• **RECORDS FOR THIS EXERCISE**:
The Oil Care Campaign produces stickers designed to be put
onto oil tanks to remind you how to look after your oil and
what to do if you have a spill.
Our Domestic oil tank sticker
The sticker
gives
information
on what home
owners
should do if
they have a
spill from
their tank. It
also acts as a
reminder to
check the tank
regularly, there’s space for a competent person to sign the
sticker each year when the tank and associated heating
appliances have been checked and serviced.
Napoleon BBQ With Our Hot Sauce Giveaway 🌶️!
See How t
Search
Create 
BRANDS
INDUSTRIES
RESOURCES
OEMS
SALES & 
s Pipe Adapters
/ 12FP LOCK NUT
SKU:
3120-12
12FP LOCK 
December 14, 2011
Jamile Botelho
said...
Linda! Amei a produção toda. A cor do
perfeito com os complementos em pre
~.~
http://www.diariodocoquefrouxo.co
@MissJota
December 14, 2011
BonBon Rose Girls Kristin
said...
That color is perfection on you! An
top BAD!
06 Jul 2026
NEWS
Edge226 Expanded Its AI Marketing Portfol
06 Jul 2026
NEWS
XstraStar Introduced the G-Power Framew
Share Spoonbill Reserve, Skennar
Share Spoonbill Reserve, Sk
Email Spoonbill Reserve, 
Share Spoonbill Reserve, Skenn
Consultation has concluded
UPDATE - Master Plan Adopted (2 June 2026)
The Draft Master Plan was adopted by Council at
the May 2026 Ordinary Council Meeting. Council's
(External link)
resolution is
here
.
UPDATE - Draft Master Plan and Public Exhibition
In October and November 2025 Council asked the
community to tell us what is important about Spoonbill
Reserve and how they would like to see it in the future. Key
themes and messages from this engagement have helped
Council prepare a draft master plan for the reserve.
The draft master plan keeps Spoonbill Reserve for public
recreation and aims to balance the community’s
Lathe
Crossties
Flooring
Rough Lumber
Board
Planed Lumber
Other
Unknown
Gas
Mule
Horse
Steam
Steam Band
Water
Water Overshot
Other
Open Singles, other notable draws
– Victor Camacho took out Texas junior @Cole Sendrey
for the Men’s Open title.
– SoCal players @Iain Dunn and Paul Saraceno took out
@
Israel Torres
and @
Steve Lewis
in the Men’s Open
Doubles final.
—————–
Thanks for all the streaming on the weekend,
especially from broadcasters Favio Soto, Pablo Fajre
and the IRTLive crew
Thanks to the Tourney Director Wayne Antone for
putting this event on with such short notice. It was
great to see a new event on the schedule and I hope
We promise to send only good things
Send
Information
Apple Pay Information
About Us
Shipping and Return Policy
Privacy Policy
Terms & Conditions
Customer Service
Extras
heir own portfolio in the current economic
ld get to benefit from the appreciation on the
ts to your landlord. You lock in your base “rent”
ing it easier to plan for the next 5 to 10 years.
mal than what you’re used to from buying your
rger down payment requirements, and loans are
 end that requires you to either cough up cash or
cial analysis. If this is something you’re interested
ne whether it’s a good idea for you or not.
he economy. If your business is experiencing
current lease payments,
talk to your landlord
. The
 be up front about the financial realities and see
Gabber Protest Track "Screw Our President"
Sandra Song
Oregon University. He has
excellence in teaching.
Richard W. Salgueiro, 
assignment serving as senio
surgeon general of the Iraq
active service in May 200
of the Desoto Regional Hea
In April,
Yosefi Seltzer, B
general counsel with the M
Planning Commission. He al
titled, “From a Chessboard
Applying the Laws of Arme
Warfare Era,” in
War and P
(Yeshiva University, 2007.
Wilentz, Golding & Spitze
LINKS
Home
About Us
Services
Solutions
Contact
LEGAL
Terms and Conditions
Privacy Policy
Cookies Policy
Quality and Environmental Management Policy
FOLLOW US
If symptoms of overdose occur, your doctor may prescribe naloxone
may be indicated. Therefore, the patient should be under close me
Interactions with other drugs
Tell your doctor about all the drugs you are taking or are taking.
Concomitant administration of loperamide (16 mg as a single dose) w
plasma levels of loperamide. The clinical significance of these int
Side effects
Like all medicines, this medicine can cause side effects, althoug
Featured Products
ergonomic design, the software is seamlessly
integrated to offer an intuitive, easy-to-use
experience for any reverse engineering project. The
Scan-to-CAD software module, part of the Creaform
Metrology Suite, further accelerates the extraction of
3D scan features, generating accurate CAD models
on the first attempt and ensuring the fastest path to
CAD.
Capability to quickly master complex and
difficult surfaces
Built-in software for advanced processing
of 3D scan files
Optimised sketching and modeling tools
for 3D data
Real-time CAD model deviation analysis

• **TRY IT**: Count how many lines of the records above contain the string "Spoonbill", and reply with that number only.

• **TASK SOLUTION**: 6